What is required: Copy the records below line for line, without any changes, and leave the pictures out of your copy.
+++ Source material +++
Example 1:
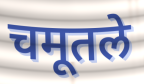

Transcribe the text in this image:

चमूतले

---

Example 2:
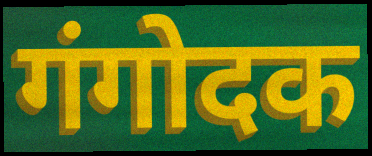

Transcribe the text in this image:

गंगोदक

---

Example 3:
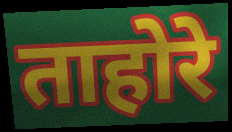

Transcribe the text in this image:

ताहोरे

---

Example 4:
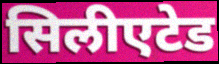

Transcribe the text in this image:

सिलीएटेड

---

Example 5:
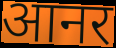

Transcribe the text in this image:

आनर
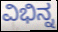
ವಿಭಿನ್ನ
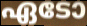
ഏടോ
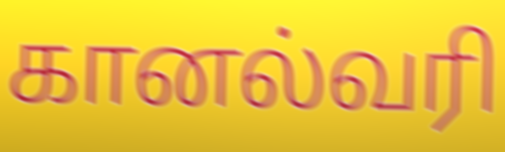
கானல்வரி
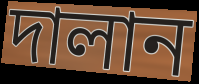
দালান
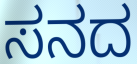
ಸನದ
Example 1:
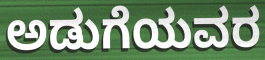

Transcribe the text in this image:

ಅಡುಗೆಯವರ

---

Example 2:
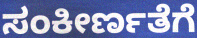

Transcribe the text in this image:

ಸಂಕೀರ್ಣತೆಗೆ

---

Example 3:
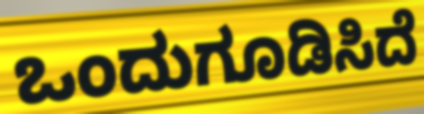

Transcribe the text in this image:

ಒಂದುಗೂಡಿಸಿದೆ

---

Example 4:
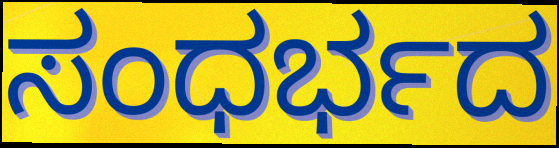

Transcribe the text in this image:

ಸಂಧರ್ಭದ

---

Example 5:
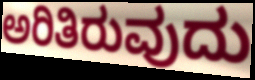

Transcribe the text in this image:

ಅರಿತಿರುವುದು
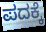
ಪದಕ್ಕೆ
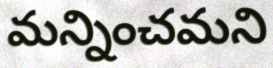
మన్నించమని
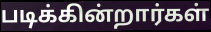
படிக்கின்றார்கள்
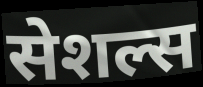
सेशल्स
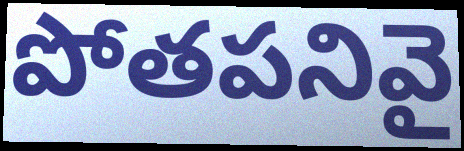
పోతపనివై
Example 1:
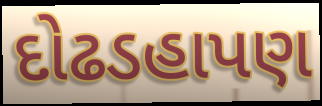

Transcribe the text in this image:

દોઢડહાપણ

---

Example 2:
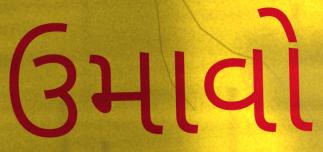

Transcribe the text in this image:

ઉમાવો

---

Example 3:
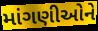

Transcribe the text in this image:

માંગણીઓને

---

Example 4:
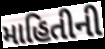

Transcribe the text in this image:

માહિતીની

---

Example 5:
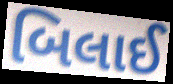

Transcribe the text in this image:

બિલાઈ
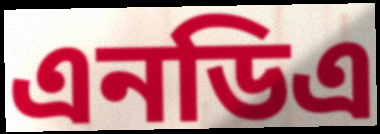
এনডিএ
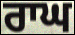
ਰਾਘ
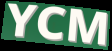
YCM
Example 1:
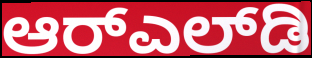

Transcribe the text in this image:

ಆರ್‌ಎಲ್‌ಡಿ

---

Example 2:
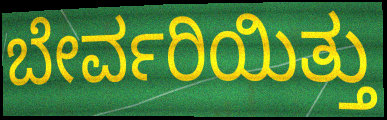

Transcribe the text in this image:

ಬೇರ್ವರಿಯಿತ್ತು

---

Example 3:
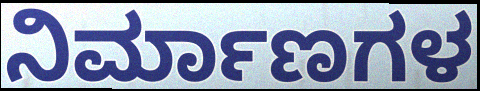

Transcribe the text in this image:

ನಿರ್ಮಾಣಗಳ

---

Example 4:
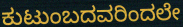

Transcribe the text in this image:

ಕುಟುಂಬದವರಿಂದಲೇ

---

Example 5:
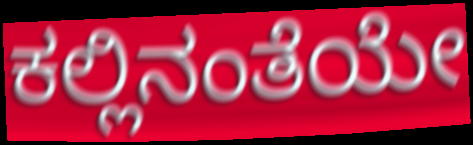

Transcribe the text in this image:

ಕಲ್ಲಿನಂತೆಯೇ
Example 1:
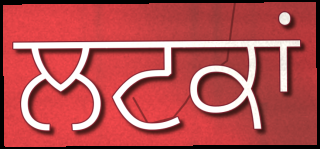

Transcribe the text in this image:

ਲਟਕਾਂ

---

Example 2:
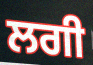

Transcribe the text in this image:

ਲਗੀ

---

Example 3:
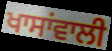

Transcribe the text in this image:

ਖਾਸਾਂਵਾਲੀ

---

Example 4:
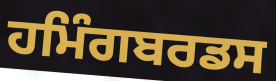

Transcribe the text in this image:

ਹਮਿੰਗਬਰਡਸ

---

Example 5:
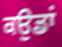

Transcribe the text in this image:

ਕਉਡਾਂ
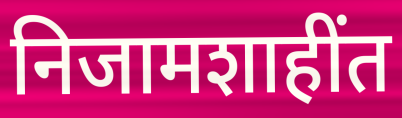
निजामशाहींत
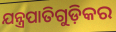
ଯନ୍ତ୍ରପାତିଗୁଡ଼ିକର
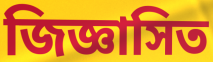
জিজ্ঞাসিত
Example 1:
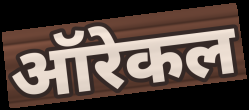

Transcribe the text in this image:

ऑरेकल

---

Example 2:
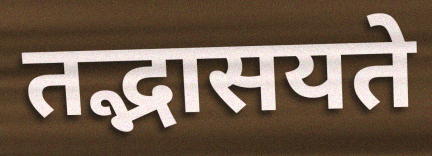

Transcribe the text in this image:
+++
Response to the exercise:
Example 1:

Transcribe the text in this image:

चमूतले

---

Example 2:

Transcribe the text in this image:

गंगोदक

---

Example 3:

Transcribe the text in this image:

ताहोरे

---

Example 4:

Transcribe the text in this image:

सिलीएटेड

---

Example 5:

Transcribe the text in this image:

आनर
ವಿಭಿನ್ನ
ഏടോ
கானல்வரி
দালান
ಸನದ
Example 1:

Transcribe the text in this image:

ಅಡುಗೆಯವರ

---

Example 2:

Transcribe the text in this image:

ಸಂಕೀರ್ಣತೆಗೆ

---

Example 3:

Transcribe the text in this image:

ಒಂದುಗೂಡಿಸಿದೆ

---

Example 4:

Transcribe the text in this image:

ಸಂಧರ್ಭದ

---

Example 5:

Transcribe the text in this image:

ಅರಿತಿರುವುದು
ಪದಕ್ಕೆ
మన్నించమని
படிக்கின்றார்கள்
सेशल्स
పోతపనివై
Example 1:

Transcribe the text in this image:

દોઢડહાપણ

---

Example 2:

Transcribe the text in this image:

ઉમાવો

---

Example 3:

Transcribe the text in this image:

માંગણીઓને

---

Example 4:

Transcribe the text in this image:

માહિતીની

---

Example 5:

Transcribe the text in this image:

બિલાઈ
এনডিএ
ਰਾਘ
YCM
Example 1:

Transcribe the text in this image:

ಆರ್‌ಎಲ್‌ಡಿ

---

Example 2:

Transcribe the text in this image:

ಬೇರ್ವರಿಯಿತ್ತು

---

Example 3:

Transcribe the text in this image:

ನಿರ್ಮಾಣಗಳ

---

Example 4:

Transcribe the text in this image:

ಕುಟುಂಬದವರಿಂದಲೇ

---

Example 5:

Transcribe the text in this image:

ಕಲ್ಲಿನಂತೆಯೇ
Example 1:

Transcribe the text in this image:

ਲਟਕਾਂ

---

Example 2:

Transcribe the text in this image:

ਲਗੀ

---

Example 3:

Transcribe the text in this image:

ਖਾਸਾਂਵਾਲੀ

---

Example 4:

Transcribe the text in this image:

ਹਮਿੰਗਬਰਡਸ

---

Example 5:

Transcribe the text in this image:

ਕਉਡਾਂ
निजामशाहींत
ଯନ୍ତ୍ରପାତିଗୁଡ଼ିକର
জিজ্ঞাসিত
Example 1:

Transcribe the text in this image:

ऑरेकल

---

Example 2:

Transcribe the text in this image:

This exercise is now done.